Driving around town a couple of weeks ago, I composed a little poem or rather, since I didn’t set out to compose anything, it simply occurred to me:

Molecule by molecule
The gale that felled the tree
Was not the mighty fist of Jove
But merely tendency.

Later on I gave the verse a title: Things and Events are the Public Relations of Atoms. And then I pretty much forgot about it until I had a dream the other day in which a duplicate me responded:

I really have to call a foul
On your ersatz Emily,
If ever Jove had had a fist
It was also tendency.

Charlie Hedbo


As mystics experience and philosophers deduce, God is a name for the superlative degree of nothingness, the abominable singularity that constantly threatens reason from within. Religion is the accretion disc that forms around the intolerable mystery, the scab that covers the wound that cannot heal. The sane believers renormalize the equations of theology to avoid absurd solutions and resort to idolatry and superstition to protect themselves from the murderous implications of the faith. Since only a suicidal fanaticism is fully consistent with monotheism, it’s literally true: you can’t look on Yahweh face-to-face and live.

Even atheism is not necessarily a perfect defense against this lethal nonsense. It depends on how you gloss the slogan “Nothing is sacred.” Which is why there is such an obvious affinity between the jihadis and the Red Brigade terrorists of the Nietzschean left. Or to make the same point in the other direction, you might say that the real Shahada of the Salafis is “There is no God, and Muhammad is his prophet.” Allah is the emptiness in the middle. There really isn’t anything in the Holy of Holies. That’s the obscene secret.

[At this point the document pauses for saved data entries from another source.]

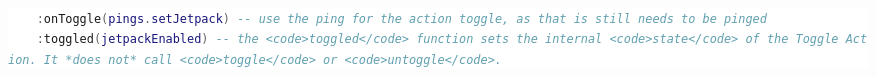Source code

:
 ```lua
    :onToggle(pings.setJetpack) -- use the ping for the action toggle, as that is still needs to be pinged
    :toggled(jetpackEnabled) -- the <code>toggled</code> function sets the internal <code>state</code> of the Toggle Action. It *does not* call <code>toggle</code> or <code>untoggle</code>.
```
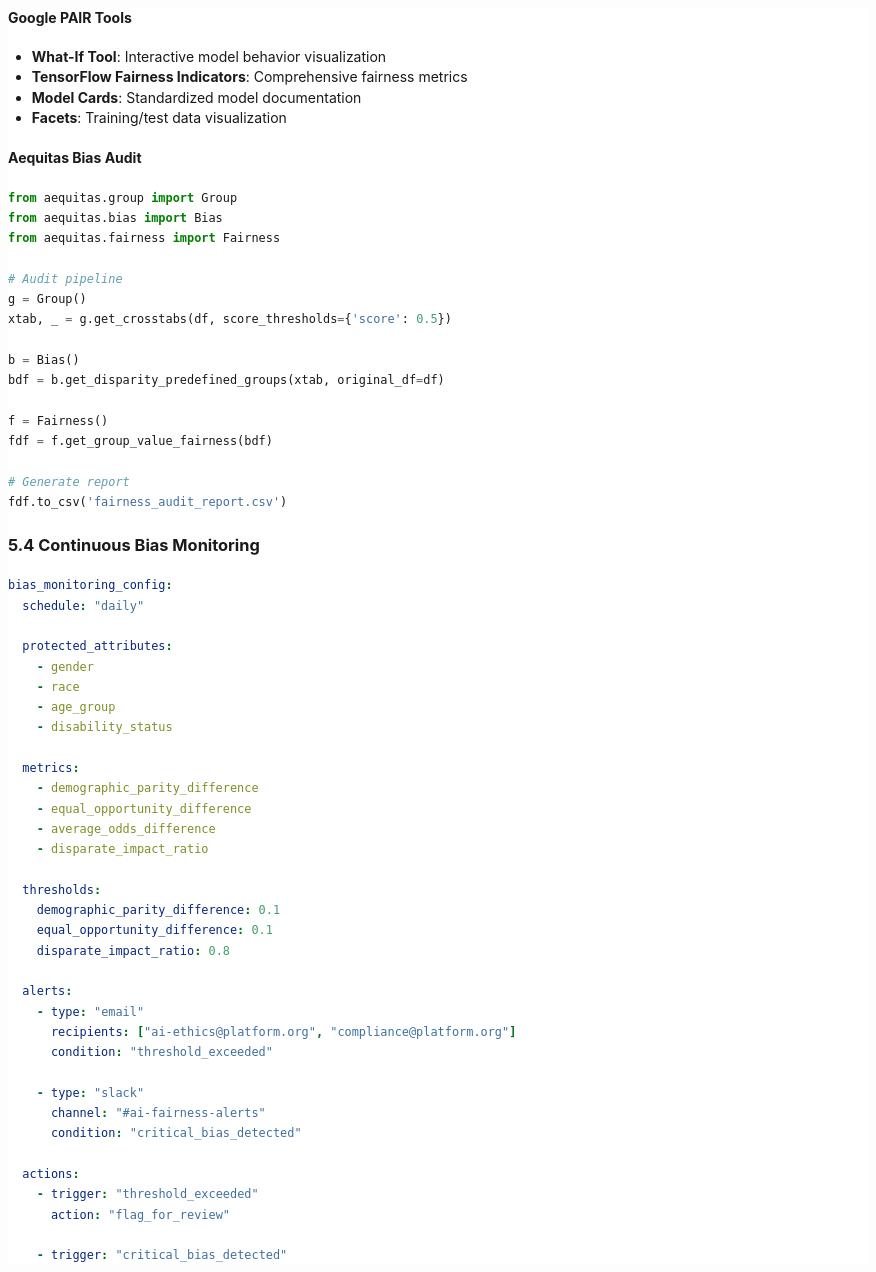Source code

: #### **Google PAIR Tools**

- **What-If Tool**: Interactive model behavior visualization
- **TensorFlow Fairness Indicators**: Comprehensive fairness metrics
- **Model Cards**: Standardized model documentation
- **Facets**: Training/test data visualization

#### **Aequitas Bias Audit**

```python
from aequitas.group import Group
from aequitas.bias import Bias
from aequitas.fairness import Fairness

# Audit pipeline
g = Group()
xtab, _ = g.get_crosstabs(df, score_thresholds={'score': 0.5})

b = Bias()
bdf = b.get_disparity_predefined_groups(xtab, original_df=df)

f = Fairness()
fdf = f.get_group_value_fairness(bdf)

# Generate report
fdf.to_csv('fairness_audit_report.csv')
```

### 5.4 Continuous Bias Monitoring

```yaml
bias_monitoring_config:
  schedule: "daily"

  protected_attributes:
    - gender
    - race
    - age_group
    - disability_status

  metrics:
    - demographic_parity_difference
    - equal_opportunity_difference
    - average_odds_difference
    - disparate_impact_ratio

  thresholds:
    demographic_parity_difference: 0.1
    equal_opportunity_difference: 0.1
    disparate_impact_ratio: 0.8

  alerts:
    - type: "email"
      recipients: ["ai-ethics@platform.org", "compliance@platform.org"]
      condition: "threshold_exceeded"

    - type: "slack"
      channel: "#ai-fairness-alerts"
      condition: "critical_bias_detected"

  actions:
    - trigger: "threshold_exceeded"
      action: "flag_for_review"

    - trigger: "critical_bias_detected"
```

Perhaps the votaries of the Assassins were being redundant when they said “There is no God. Everything is permitted” since what they based their sect upon was the recognition that God was a way of referring to our terrible freedom. That everything is permitted is God. 

Friday, October 17, 2014

 

A Year and a Half Later

I certainly attempted not to care.
I studied indifference as if it were algebra.
It didn’t help. It was like drowning a beachball,
Picking a fight with the nature of things.
I still don’t think love is a good thing—

Though softly it arrives, it departs as grief—
But harder than steel, harder than diamonds
Is the heart’s will, something so inhuman
In our humanity, we don’t think it belongs to us.